Он шел по городу, продолжая размышлять. Вторые красные сделали свое дело, Россия свернулась в замкнутую плотную фигуру. Верх и низ разделяло уже не безграничное пространство, а радиус, где короче, где длиннее по условиям кривизны. Периферия всегда более случайна, чем центр. Он пытался представить себе будущее. Чем крупнее объект, тем проще увидеть его во времени. Отдельного человека увидеть почти невозможно, так быстро он меняется. Недавно Максим встретил однобригадника, семь классов школы, пятнадцать лет тюрьмы. Напиваясь, тот горланил чуть ли не женским голосом «гоп со смыком» или сидел у костра, подкладывая бэушные доски. Максим забыл о нем напрочь, уволившись из стройуправления. Сошлись на остановке. Это был Соловей, только не тот изломанный и конченый зэк, а совсем новый человек.
– Пить больше ни-ни, работаю.
– Кем же? Зашлепываешь бетон?
– Зачем, я сварщик, они нужны, варю газом. Зимой сыро, током бьет – перешел на газосварку.
На нем была шапка из нерпы, лицо очистилось от тюрьмы и запоев, глаза наполнила синева. Это больше всего поражало.
– Да тебе сколько лет?
– Полтинник разменял.
– А переменился отчего? Сам или кто помог?
– К Богу пришел, все Он.
– Ты от себя ничего не приложил?
– Нет, Он подобрал, как издыхающую собаку.
– Не чернику ли ешь? – снова полюбопытствовал Максим.
– Откуда!
– Глаза синие, молодые.
– Ни одной книги не прочел в жизни, только сейчас Новый Завет. По глазам никто не бьет в драке, вот и выправились.
Засияли, подумал Максим.
Страна намного-много крупнее человека, каждый ее шаг отмеряет столетие. Что уж говорить о сонме народов. Казалось бы, движение этой массы, медленное и неуклонное, легко предвидится. Однако гадают о человеке, редко о народной судьбе и никогда о человечестве, кроме общих слов по поводу развития. Попадался ему Нострадамус – жалкие средневековые писания. Почему люди так носятся с этим именем? Читать по ним будущее все равно что ртуть превращать в золото, лучше держать в голове физику с геометрией – просто и надежно.
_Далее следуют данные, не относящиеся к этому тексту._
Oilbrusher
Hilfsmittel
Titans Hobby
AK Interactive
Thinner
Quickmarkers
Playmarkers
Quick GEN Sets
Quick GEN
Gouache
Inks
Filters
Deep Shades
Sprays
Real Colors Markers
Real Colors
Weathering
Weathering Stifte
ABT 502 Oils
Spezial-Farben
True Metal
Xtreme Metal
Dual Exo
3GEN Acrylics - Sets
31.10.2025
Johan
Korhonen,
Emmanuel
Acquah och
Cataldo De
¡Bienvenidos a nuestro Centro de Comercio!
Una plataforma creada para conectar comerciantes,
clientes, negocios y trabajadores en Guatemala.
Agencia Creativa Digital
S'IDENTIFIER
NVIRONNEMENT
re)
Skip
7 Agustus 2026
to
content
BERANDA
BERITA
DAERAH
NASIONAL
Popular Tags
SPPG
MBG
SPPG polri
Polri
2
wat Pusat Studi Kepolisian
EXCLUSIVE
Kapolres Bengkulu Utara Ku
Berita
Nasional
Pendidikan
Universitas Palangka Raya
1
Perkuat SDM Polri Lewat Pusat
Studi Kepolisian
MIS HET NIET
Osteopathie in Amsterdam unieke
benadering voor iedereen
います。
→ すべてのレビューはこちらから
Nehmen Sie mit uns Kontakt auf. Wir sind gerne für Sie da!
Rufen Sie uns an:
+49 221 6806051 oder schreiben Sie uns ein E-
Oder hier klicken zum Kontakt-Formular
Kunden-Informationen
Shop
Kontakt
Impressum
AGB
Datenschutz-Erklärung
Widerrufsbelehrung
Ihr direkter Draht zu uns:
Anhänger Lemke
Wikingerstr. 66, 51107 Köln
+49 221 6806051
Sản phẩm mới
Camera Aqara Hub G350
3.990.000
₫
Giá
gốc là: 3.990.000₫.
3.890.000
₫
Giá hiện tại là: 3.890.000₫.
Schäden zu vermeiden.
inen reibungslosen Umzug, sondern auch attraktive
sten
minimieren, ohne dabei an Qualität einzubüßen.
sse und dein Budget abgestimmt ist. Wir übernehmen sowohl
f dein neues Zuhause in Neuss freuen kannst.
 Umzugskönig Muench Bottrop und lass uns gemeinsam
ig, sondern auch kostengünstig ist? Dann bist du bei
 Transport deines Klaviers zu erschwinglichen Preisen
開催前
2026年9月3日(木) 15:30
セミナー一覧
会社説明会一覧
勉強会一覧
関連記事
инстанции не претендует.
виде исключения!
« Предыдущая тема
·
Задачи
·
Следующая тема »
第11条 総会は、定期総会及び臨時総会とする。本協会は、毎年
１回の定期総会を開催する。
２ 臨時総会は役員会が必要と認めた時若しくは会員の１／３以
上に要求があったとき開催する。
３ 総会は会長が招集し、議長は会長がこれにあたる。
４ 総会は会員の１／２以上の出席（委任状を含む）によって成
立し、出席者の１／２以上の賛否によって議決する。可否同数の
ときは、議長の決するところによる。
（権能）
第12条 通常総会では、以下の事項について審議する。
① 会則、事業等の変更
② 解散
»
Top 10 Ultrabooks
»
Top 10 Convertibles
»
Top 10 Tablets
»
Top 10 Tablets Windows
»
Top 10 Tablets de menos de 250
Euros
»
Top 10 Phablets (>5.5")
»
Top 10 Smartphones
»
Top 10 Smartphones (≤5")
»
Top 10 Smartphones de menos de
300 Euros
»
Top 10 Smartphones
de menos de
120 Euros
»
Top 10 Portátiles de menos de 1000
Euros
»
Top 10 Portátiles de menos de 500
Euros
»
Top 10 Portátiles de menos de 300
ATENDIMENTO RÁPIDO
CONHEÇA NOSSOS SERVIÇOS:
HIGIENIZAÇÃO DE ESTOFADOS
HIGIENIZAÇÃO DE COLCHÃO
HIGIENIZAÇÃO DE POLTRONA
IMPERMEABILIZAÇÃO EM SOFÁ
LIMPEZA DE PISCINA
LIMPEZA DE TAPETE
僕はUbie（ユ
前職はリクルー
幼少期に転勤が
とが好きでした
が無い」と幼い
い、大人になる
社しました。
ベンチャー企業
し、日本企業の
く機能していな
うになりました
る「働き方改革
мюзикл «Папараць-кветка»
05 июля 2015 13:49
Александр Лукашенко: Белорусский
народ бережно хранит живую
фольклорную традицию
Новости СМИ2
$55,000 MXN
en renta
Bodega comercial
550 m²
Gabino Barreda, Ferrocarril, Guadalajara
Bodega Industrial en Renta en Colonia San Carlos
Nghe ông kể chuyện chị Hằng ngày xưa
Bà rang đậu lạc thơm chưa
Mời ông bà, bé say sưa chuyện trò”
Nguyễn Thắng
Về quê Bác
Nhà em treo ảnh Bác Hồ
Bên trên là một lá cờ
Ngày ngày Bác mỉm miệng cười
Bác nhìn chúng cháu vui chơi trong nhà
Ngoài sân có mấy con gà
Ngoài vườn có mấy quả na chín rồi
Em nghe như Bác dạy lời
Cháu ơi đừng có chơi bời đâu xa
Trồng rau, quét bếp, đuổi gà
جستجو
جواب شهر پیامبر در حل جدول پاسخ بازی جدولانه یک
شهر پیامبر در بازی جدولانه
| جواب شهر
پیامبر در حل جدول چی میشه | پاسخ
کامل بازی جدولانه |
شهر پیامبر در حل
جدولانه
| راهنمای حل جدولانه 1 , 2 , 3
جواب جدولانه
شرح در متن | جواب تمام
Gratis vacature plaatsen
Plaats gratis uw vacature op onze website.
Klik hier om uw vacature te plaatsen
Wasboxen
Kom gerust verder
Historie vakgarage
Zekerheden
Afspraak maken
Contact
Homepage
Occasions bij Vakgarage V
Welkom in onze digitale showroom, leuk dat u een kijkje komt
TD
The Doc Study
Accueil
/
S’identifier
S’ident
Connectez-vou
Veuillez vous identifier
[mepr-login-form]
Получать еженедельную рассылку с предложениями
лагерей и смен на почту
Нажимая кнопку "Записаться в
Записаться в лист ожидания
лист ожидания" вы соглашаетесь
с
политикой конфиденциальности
Неслучайно люди Возрождения шли путем науки. Когда-нибудь опять расцветет алхимия, что было, то и будет, только не подряд, а через раз. Разы пропускают друг друга, истощив свои силы, как в стае перелетных птиц меняются местами вожак и замыкающий.
Пока у всех на устах наука. Впрочем, Максим с удивлением обнаружил, что под тонким слоем образованности шевелится тот самый Нострадамус. Михаил был обычным человеком, хотя и стал генсеком. Ладно, что стал, однако задумал из ряда вон выходящее, и люди смутились, пытаясь связать его имя с древними пророчествами о конце света.
Максим рассуждал просто. Среднее закончилось вместе с равенством, теперь из самой ее гущи будут вырастать и удлиняться концы, они и создадут новое русское человечество. Там, где равенство, никакого пространства нет. Если все одинаковы, нет смысла проводить границы, распределять места. Чем теснее одно тело прилежит к другому, тем лучше соблюдается всеобщее единство. Есть и бывает не то, чего много, но что отлилось в особую форму. Поэтому равные и средние легко уживаются с теснотой. Когда концы развернутся в противоположные стороны, нулевое место превратится в объем.
Шел наугад. Отсутствие деревьев на улицах угнетало. Людей тоже не видел. Решив, что может заблудиться, повернул назад. Куда все подевались – была пятница. В Москве он искал уединения, здесь его было сколько угодно. Почему не жить без всякой спешки, подумал он, как плавают утки в большом пруду. Можно прийти в парк и долго дышать жасмином, никто не присядет рядом, не заговорит. Город накрыт прозрачным колпаком покоя. Зима приходит на смену теплу, и люди еще глубже забиваются в дома и дворы.